## WORK REQUIRED
Here is the listing. Report each line in it that contains the string "Ichiko".

__________________________________________________

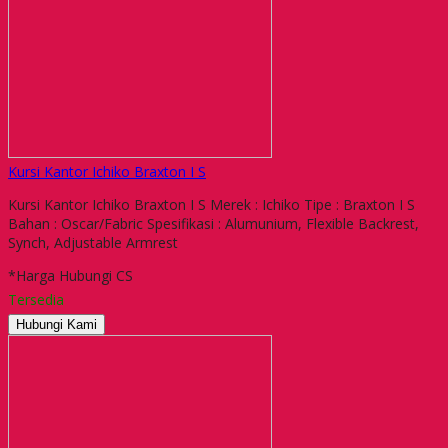
Kursi Kantor Ichiko Braxton I S
Kursi Kantor Ichiko Braxton I S Merek : Ichiko Tipe : Braxton I S
Bahan : Oscar/Fabric Spesifikasi : Alumunium, Flexible Backrest,
Synch, Adjustable Armrest
*Harga Hubungi CS
Tersedia
Hubungi Kami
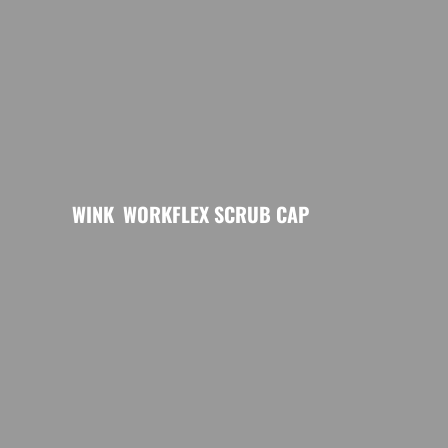
WINK
WORKFLEX SCRUB CAP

__________________________________________________

## SOLUTION
Kursi Kantor Ichiko Braxton I S
Kursi Kantor Ichiko Braxton I S Merek : Ichiko Tipe : Braxton I S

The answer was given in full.